Rewrite the lines of all the items below as a single numbered list, omitting any blank lines.

Stored data entries:
━━━

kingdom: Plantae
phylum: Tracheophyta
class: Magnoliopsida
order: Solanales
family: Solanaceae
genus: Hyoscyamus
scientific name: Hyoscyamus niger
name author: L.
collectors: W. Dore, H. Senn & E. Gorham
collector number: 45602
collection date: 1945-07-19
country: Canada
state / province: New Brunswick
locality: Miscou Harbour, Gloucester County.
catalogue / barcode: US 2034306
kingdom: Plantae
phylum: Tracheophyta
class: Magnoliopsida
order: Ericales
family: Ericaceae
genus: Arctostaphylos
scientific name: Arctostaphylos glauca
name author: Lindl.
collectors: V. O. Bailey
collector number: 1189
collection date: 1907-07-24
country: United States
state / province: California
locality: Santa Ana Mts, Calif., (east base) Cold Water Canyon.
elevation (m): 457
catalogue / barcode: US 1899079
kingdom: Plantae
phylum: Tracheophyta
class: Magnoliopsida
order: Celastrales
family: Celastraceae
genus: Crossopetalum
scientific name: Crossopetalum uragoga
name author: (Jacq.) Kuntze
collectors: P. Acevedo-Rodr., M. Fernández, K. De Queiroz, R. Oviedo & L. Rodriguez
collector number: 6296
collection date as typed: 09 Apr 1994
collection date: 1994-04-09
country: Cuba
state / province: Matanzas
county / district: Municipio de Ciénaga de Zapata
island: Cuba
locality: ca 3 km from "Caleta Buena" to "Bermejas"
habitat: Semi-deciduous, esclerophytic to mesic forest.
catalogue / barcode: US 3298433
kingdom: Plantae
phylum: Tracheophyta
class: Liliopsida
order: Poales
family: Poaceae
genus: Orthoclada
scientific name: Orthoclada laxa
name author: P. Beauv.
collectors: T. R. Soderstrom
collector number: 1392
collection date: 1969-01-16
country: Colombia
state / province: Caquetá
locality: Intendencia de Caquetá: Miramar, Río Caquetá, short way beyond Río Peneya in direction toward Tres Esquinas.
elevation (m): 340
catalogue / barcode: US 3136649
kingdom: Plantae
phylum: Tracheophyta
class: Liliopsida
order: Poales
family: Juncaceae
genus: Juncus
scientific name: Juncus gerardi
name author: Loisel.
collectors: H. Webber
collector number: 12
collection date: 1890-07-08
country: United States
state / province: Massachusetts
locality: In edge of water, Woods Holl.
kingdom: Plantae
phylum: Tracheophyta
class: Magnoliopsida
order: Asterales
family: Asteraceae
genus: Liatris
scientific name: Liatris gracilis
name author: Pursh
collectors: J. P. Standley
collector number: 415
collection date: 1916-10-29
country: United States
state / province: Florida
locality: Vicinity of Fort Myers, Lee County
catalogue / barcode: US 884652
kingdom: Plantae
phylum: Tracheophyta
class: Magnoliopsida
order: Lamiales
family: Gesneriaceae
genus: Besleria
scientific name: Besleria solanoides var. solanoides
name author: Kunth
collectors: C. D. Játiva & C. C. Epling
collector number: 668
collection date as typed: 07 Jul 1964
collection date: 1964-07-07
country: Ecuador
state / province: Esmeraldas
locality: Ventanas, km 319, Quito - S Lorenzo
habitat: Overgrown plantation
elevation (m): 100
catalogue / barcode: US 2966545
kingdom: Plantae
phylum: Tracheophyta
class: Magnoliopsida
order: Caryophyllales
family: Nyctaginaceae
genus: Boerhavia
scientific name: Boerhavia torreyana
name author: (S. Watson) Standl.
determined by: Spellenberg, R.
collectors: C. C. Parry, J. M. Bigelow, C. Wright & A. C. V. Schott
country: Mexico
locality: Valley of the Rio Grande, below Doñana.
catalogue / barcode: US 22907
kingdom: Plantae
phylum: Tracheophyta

━━━

* [ANSWER TO THIS PROBLEM]
1. kingdom: Plantae
2. phylum: Tracheophyta
3. class: Magnoliopsida
4. order: Solanales
5. family: Solanaceae
6. genus: Hyoscyamus
7. scientific name: Hyoscyamus niger
8. name author: L.
9. collectors: W. Dore, H. Senn & E. Gorham
10. collector number: 45602
11. collection date: 1945-07-19
12. country: Canada
13. state / province: New Brunswick
14. locality: Miscou Harbour, Gloucester County.
15. catalogue / barcode: US 2034306
16. kingdom: Plantae
17. phylum: Tracheophyta
18. class: Magnoliopsida
19. order: Ericales
20. family: Ericaceae
21. genus: Arctostaphylos
22. scientific name: Arctostaphylos glauca
23. name author: Lindl.
24. collectors: V. O. Bailey
25. collector number: 1189
26. collection date: 1907-07-24
27. country: United States
28. state / province: California
29. locality: Santa Ana Mts, Calif., (east base) Cold Water Canyon.
30. elevation (m): 457
31. catalogue / barcode: US 1899079
32. kingdom: Plantae
33. phylum: Tracheophyta
34. class: Magnoliopsida
35. order: Celastrales
36. family: Celastraceae
37. genus: Crossopetalum
38. scientific name: Crossopetalum uragoga
39. name author: (Jacq.) Kuntze
40. collectors: P. Acevedo-Rodr., M. Fernández, K. De Queiroz, R. Oviedo & L. Rodriguez
41. collector number: 6296
42. collection date as typed: 09 Apr 1994
43. collection date: 1994-04-09
44. country: Cuba
45. state / province: Matanzas
46. county / district: Municipio de Ciénaga de Zapata
47. island: Cuba
48. locality: ca 3 km from "Caleta Buena" to "Bermejas"
49. habitat: Semi-deciduous, esclerophytic to mesic forest.
50. catalogue / barcode: US 3298433
51. kingdom: Plantae
52. phylum: Tracheophyta
53. class: Liliopsida
54. order: Poales
55. family: Poaceae
56. genus: Orthoclada
57. scientific name: Orthoclada laxa
58. name author: P. Beauv.
59. collectors: T. R. Soderstrom
60. collector number: 1392
61. collection date: 1969-01-16
62. country: Colombia
63. state / province: Caquetá
64. locality: Intendencia de Caquetá: Miramar, Río Caquetá, short way beyond Río Peneya in direction toward Tres Esquinas.
65. elevation (m): 340
66. catalogue / barcode: US 3136649
67. kingdom: Plantae
68. phylum: Tracheophyta
69. class: Liliopsida
70. order: Poales
71. family: Juncaceae
72. genus: Juncus
73. scientific name: Juncus gerardi
74. name author: Loisel.
75. collectors: H. Webber
76. collector number: 12
77. collection date: 1890-07-08
78. country: United States
79. state / province: Massachusetts
80. locality: In edge of water, Woods Holl.
81. kingdom: Plantae
82. phylum: Tracheophyta
83. class: Magnoliopsida
84. order: Asterales
85. family: Asteraceae
86. genus: Liatris
87. scientific name: Liatris gracilis
88. name author: Pursh
89. collectors: J. P. Standley
90. collector number: 415
91. collection date: 1916-10-29
92. country: United States
93. state / province: Florida
94. locality: Vicinity of Fort Myers, Lee County
95. catalogue / barcode: US 884652
96. kingdom: Plantae
97. phylum: Tracheophyta
98. class: Magnoliopsida
99. order: Lamiales
100. family: Gesneriaceae
101. genus: Besleria
102. scientific name: Besleria solanoides var. solanoides
103. name author: Kunth
104. collectors: C. D. Játiva & C. C. Epling
105. collector number: 668
106. collection date as typed: 07 Jul 1964
107. collection date: 1964-07-07
108. country: Ecuador
109. state / province: Esmeraldas
110. locality: Ventanas, km 319, Quito - S Lorenzo
111. habitat: Overgrown plantation
112. elevation (m): 100
113. catalogue / barcode: US 2966545
114. kingdom: Plantae
115. phylum: Tracheophyta
116. class: Magnoliopsida
117. order: Caryophyllales
118. family: Nyctaginaceae
119. genus: Boerhavia
120. scientific name: Boerhavia torreyana
121. name author: (S. Watson) Standl.
122. determined by: Spellenberg, R.
123. collectors: C. C. Parry, J. M. Bigelow, C. Wright & A. C. V. Schott
124. country: Mexico
125. locality: Valley of the Rio Grande, below Doñana.
126. catalogue / barcode: US 22907
127. kingdom: Plantae
128. phylum: Tracheophyta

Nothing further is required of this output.